We have now to confess that this theory is open to attack, and must endeavour to defend it, or rather to explain why we think that, when all objections have been weighed, the balance of probability still inclines in its favour.
[Arguments in favour of the small hide.]
That all along from Bede's day downwards Englishmen have had in their minds a typical tenement and have been making this idea the framework of their scheme of government can not be doubted. Nor can we doubt that this idea has had some foundation in fact. It could not occur to any one except in a country where a large and preponderant number of tenements really, if roughly, conformed to a single type. Therefore the contest must be, and indeed has been, between the champions of different typical tenements, and in the main there are but two theories in the field.
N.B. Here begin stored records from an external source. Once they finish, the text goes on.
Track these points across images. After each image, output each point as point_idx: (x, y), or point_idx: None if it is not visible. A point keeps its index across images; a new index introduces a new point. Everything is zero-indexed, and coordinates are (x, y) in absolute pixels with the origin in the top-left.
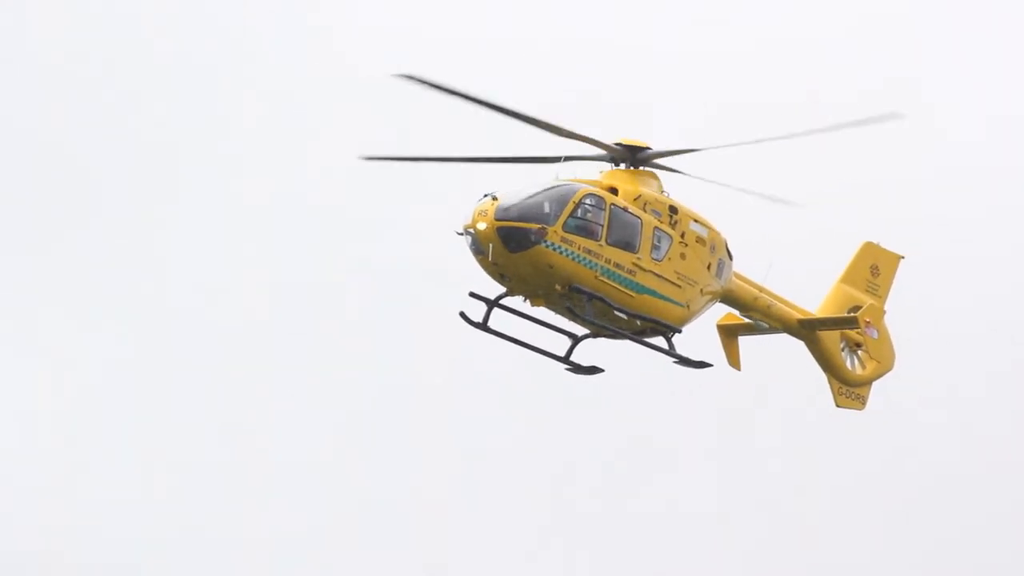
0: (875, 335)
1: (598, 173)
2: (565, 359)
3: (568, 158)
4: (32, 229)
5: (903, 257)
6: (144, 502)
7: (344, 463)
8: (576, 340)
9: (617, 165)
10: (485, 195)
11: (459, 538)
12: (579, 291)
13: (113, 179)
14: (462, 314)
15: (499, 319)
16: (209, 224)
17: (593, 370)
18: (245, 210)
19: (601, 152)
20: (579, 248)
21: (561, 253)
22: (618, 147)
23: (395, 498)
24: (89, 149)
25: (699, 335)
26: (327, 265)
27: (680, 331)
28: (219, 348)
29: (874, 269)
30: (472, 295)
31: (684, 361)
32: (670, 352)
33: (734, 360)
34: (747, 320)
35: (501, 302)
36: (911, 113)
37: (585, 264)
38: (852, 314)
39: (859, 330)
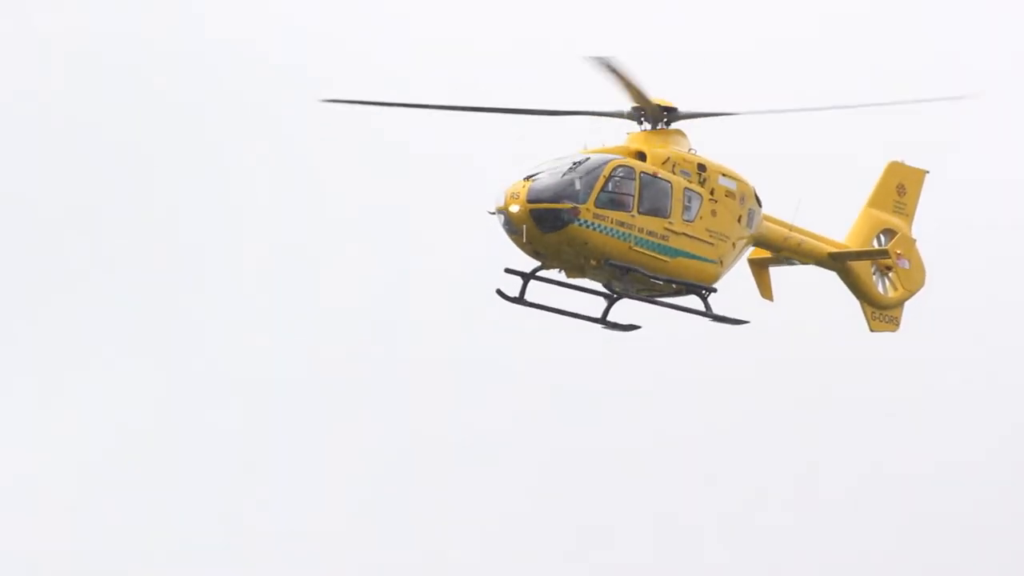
0: (906, 266)
1: (624, 135)
2: (602, 319)
3: (592, 113)
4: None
5: (928, 172)
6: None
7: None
8: (612, 300)
9: (641, 124)
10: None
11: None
12: (614, 265)
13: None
14: (499, 291)
15: (534, 290)
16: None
17: (631, 327)
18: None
19: (628, 111)
20: (612, 222)
21: (595, 229)
22: (635, 110)
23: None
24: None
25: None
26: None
27: (715, 290)
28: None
29: (900, 188)
30: (508, 271)
31: (721, 319)
32: (706, 313)
33: (766, 292)
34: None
35: (537, 274)
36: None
37: (619, 237)
38: (883, 247)
39: (891, 261)
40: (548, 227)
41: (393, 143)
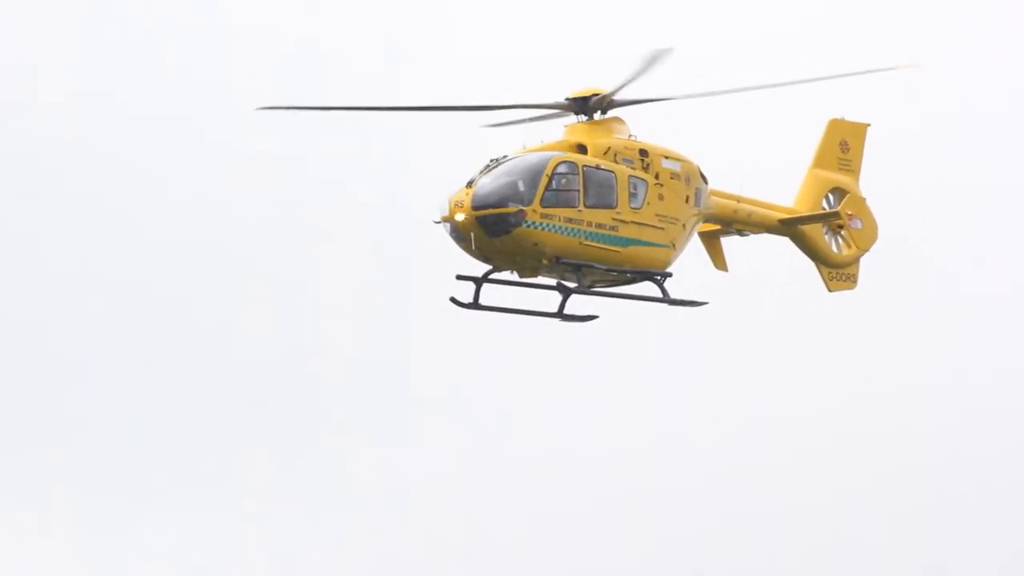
0: (859, 225)
1: (562, 128)
2: (559, 314)
3: (528, 114)
4: None
5: (869, 124)
6: None
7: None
8: (567, 294)
9: (579, 116)
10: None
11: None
12: (566, 263)
13: None
14: (453, 299)
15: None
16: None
17: (588, 318)
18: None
19: (556, 111)
20: (560, 219)
21: (543, 229)
22: (569, 102)
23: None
24: None
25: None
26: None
27: (671, 274)
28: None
29: (843, 145)
30: (459, 277)
31: (679, 302)
32: (663, 298)
33: (720, 262)
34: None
35: (489, 277)
36: None
37: (569, 233)
38: (834, 209)
39: (843, 222)
40: (496, 232)
41: (329, 151)
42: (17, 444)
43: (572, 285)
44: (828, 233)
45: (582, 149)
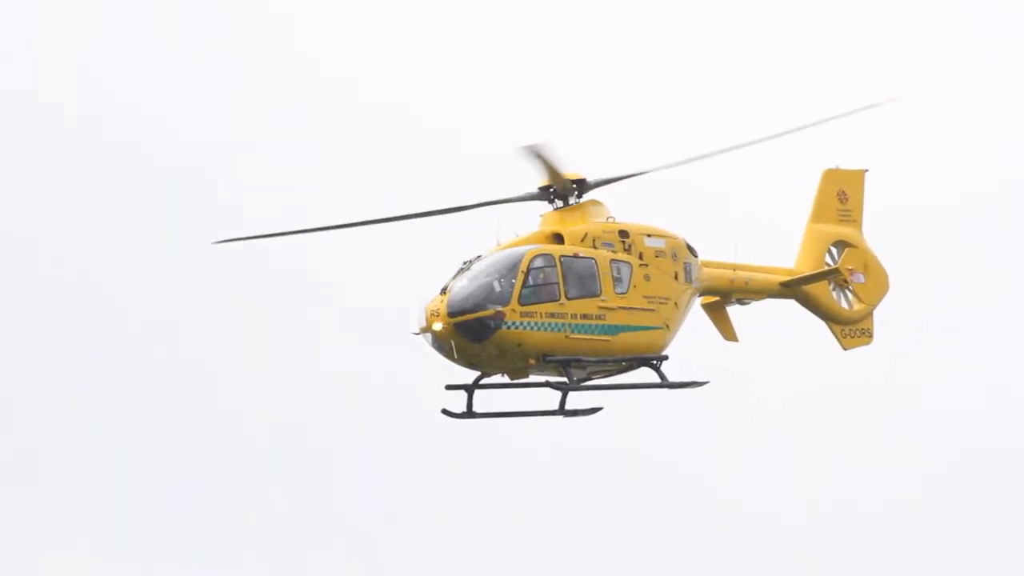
0: (862, 280)
1: (538, 217)
2: (561, 411)
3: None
4: None
5: (867, 170)
6: None
7: None
8: (568, 390)
9: (553, 203)
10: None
11: None
12: (553, 360)
13: None
14: (444, 411)
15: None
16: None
17: (592, 411)
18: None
19: (536, 192)
20: (542, 316)
21: (525, 328)
22: (541, 191)
23: None
24: None
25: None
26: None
27: (667, 357)
28: None
29: (841, 195)
30: (449, 387)
31: (679, 385)
32: (662, 383)
33: (728, 333)
34: None
35: (480, 383)
36: None
37: (553, 329)
38: (835, 266)
39: (847, 280)
40: (476, 337)
41: (296, 272)
42: None
43: (565, 381)
44: (835, 290)
45: (558, 238)
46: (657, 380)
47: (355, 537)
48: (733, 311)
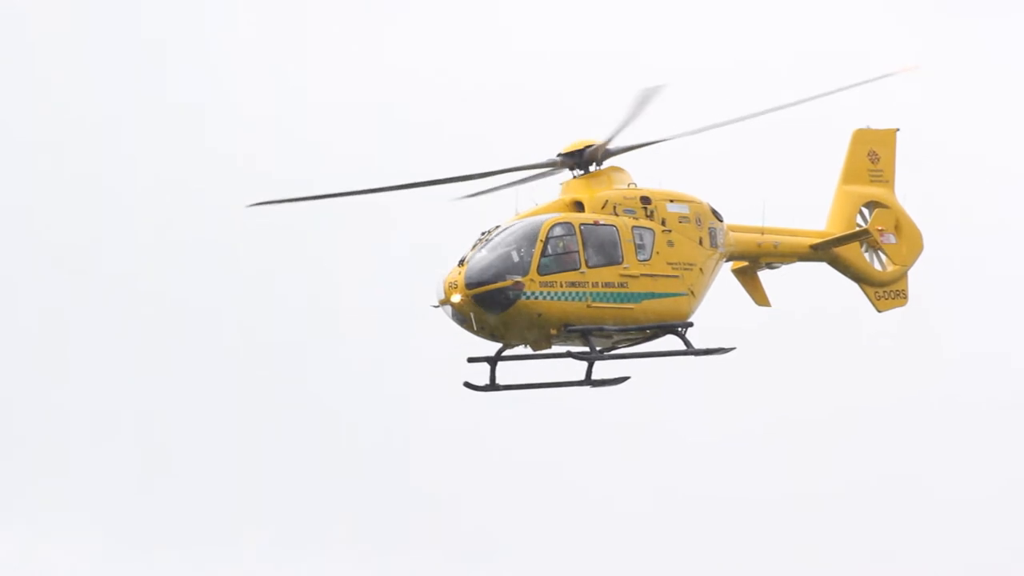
0: (893, 240)
1: (558, 185)
2: (587, 381)
3: (516, 182)
4: None
5: (898, 130)
6: None
7: None
8: (591, 360)
9: (573, 171)
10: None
11: None
12: (575, 329)
13: None
14: (467, 383)
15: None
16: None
17: (618, 380)
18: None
19: (549, 168)
20: (562, 285)
21: (546, 298)
22: (561, 158)
23: None
24: None
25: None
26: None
27: (692, 324)
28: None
29: (872, 155)
30: (471, 360)
31: (705, 352)
32: (687, 350)
33: (761, 298)
34: None
35: (503, 355)
36: None
37: (574, 298)
38: (864, 227)
39: (874, 239)
40: (496, 309)
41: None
42: None
43: (589, 351)
44: (868, 251)
45: (579, 206)
46: (682, 347)
47: (377, 515)
48: (765, 275)
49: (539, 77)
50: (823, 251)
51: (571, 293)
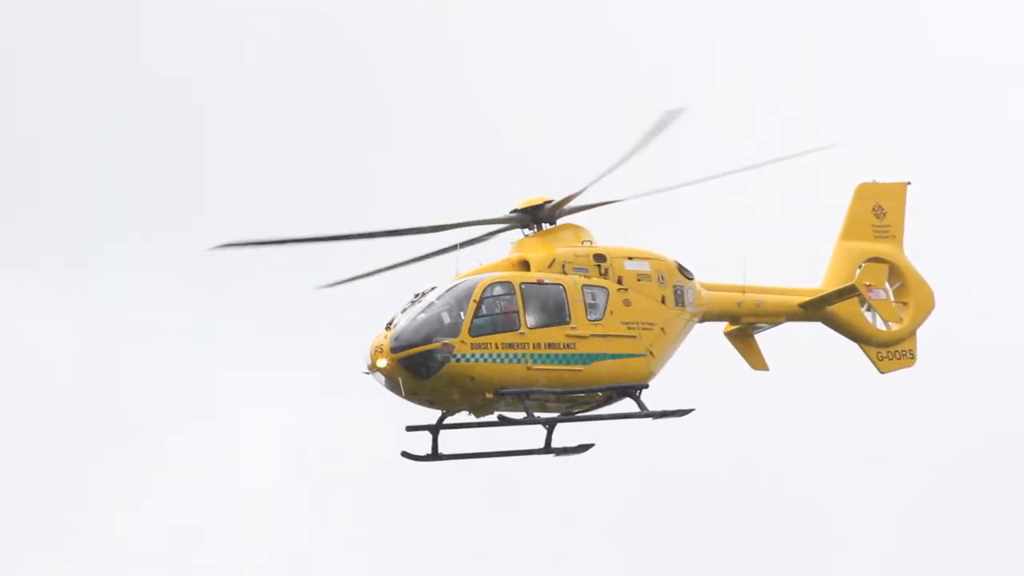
0: (882, 296)
1: (509, 245)
2: (547, 448)
3: (466, 243)
4: None
5: (909, 183)
6: None
7: None
8: (551, 424)
9: (526, 230)
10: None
11: None
12: (509, 393)
13: None
14: (404, 453)
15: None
16: None
17: (582, 448)
18: None
19: (505, 225)
20: (497, 347)
21: (478, 360)
22: (516, 214)
23: None
24: None
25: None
26: None
27: (647, 386)
28: None
29: (878, 210)
30: (409, 428)
31: (662, 414)
32: (642, 412)
33: (757, 362)
34: None
35: (445, 423)
36: None
37: (510, 360)
38: (849, 283)
39: (864, 298)
40: (424, 373)
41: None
42: None
43: (526, 415)
44: (869, 310)
45: (526, 266)
46: (637, 410)
47: None
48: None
49: (501, 127)
50: (814, 310)
51: (508, 355)
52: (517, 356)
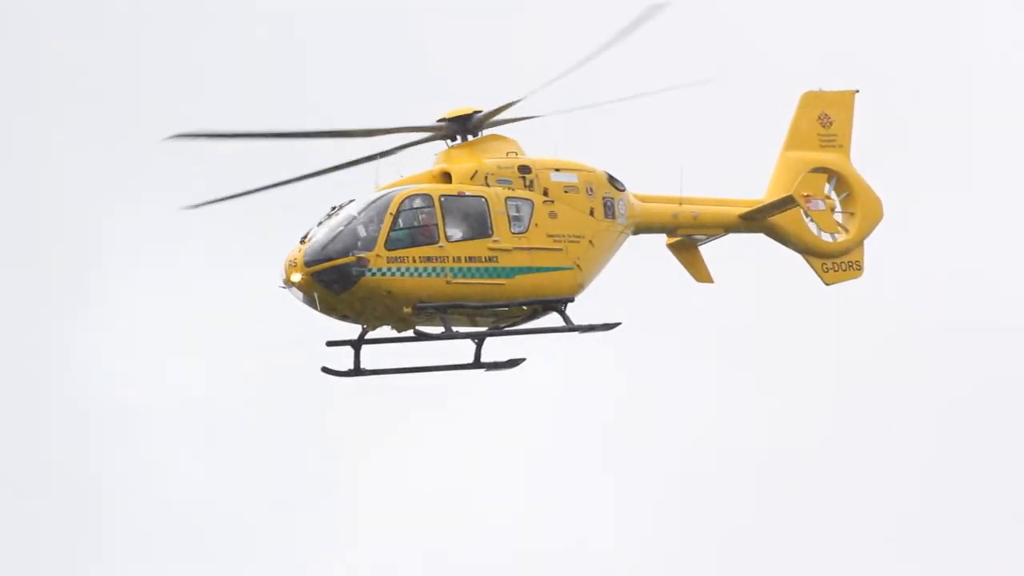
0: (822, 206)
1: (433, 156)
2: (476, 363)
3: (386, 153)
4: None
5: (857, 91)
6: None
7: None
8: (480, 339)
9: (452, 141)
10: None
11: None
12: (427, 307)
13: None
14: (325, 368)
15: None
16: None
17: (513, 363)
18: None
19: (430, 134)
20: (415, 260)
21: (394, 275)
22: (443, 123)
23: None
24: None
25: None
26: None
27: (572, 299)
28: None
29: (824, 119)
30: (330, 343)
31: (588, 328)
32: (568, 327)
33: (702, 274)
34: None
35: (367, 338)
36: None
37: (429, 274)
38: (788, 194)
39: (802, 208)
40: (339, 287)
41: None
42: None
43: (445, 330)
44: (813, 220)
45: (448, 178)
46: (562, 324)
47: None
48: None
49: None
50: (755, 221)
51: (426, 269)
52: (436, 270)
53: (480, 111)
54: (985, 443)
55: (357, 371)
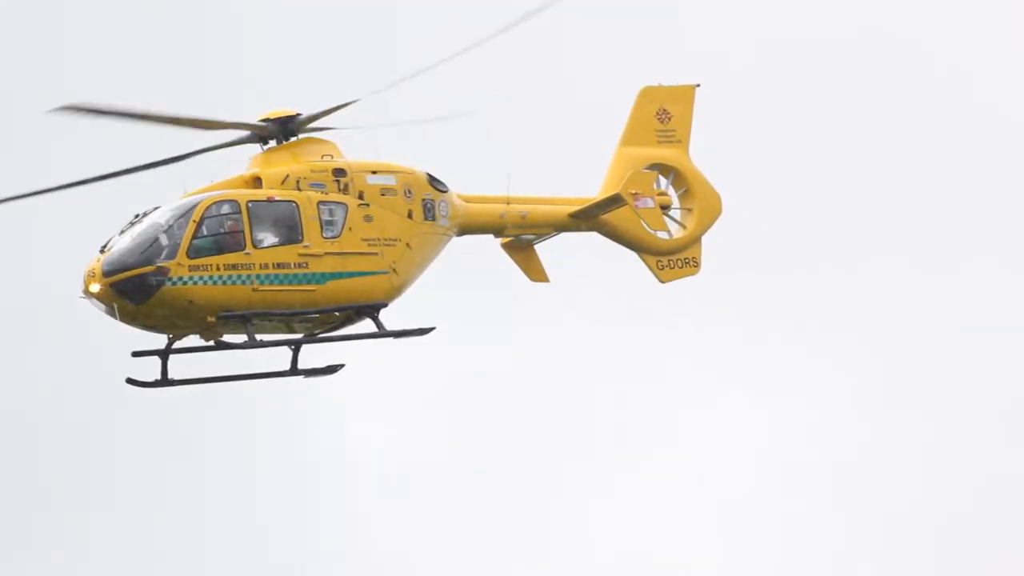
0: (650, 204)
1: (248, 160)
2: (293, 370)
3: (196, 152)
4: None
5: (698, 86)
6: None
7: None
8: (296, 345)
9: (266, 144)
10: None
11: None
12: (232, 315)
13: None
14: (130, 380)
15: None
16: None
17: (331, 369)
18: None
19: (247, 134)
20: (219, 268)
21: (196, 283)
22: (264, 123)
23: None
24: None
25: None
26: None
27: (385, 305)
28: None
29: (662, 114)
30: (136, 353)
31: (401, 333)
32: (381, 333)
33: (537, 274)
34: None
35: (175, 347)
36: None
37: (234, 282)
38: (615, 192)
39: (630, 206)
40: (138, 297)
41: None
42: None
43: (248, 339)
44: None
45: (259, 182)
46: (375, 330)
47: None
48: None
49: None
50: (586, 219)
51: (231, 276)
52: (241, 277)
53: (301, 114)
54: None
55: (165, 381)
The one would give the Anglo-Saxon hide its long-hundred of acres, the other would concede to it but some thirty or forty, and would in effect equate it with the virgate rather than with the hide of later days[1618]. Perhaps we may briefly state the arguments which have been urged in favour of this small hide by saying that small hides are requisite (1) if we are to find room enough within the appropriate areal boundaries for the hides that are distributed by Domesday Book and the Anglo-Saxon charters, (2) if we are to explain the large quantities of hides or family-lands which are assigned to divers districts by Bede and by that ancient document which we call The Tribal Hidage, (3) if we are to bring our own typical tenement into line with the typical tenement of Germany, (4) if we are not to overdo our family or house-father with arable acres and bushels of corn.
[Continuity in the hide of the land-books.]
A 'name-shifting' must be postulated. Somehow or another, what was the hide becomes the virgate, while the name 'hide' is transferred to a much larger unit. Now in such a name-shifting there is nothing that is very improbable, if we approach the matter _a priori_. Thought has been poor and language has been poor. The term 'yard of land' may, as we have seen[1619], stand for a quarter-acre or for a much larger space. But this particular name-shifting seems to us improbable in a high degree. For when did it happen? Surely it did not happen after the Norman Conquest. We have from Edward the Confessor quite enough documents to warrant our saying with certainty that the hides and manses of his charters are the hides of Domesday Book. Suppose for a moment that all these parchments were forged after the Conquest, this would only strengthen our case, for stupid indeed must the forger have been who did not remember that if he was to make a title-deed for the abbey's lands he must multiply the hides by four or thereabouts. This argument will carry us far. We trace the stream of land-books back from Edward to Cnut, to Æthelred, to Edgar, to Offa, nay, to the very days of Bede; nowhere can we see any such breach of continuity as that which would appear had the hypothetical name-shifting taken place. The forgers know nothing of it. Boldly they make the first Christian kings bestow upon the church just about the number of manses that the church has in the eleventh century if the manse be Domesday's hide.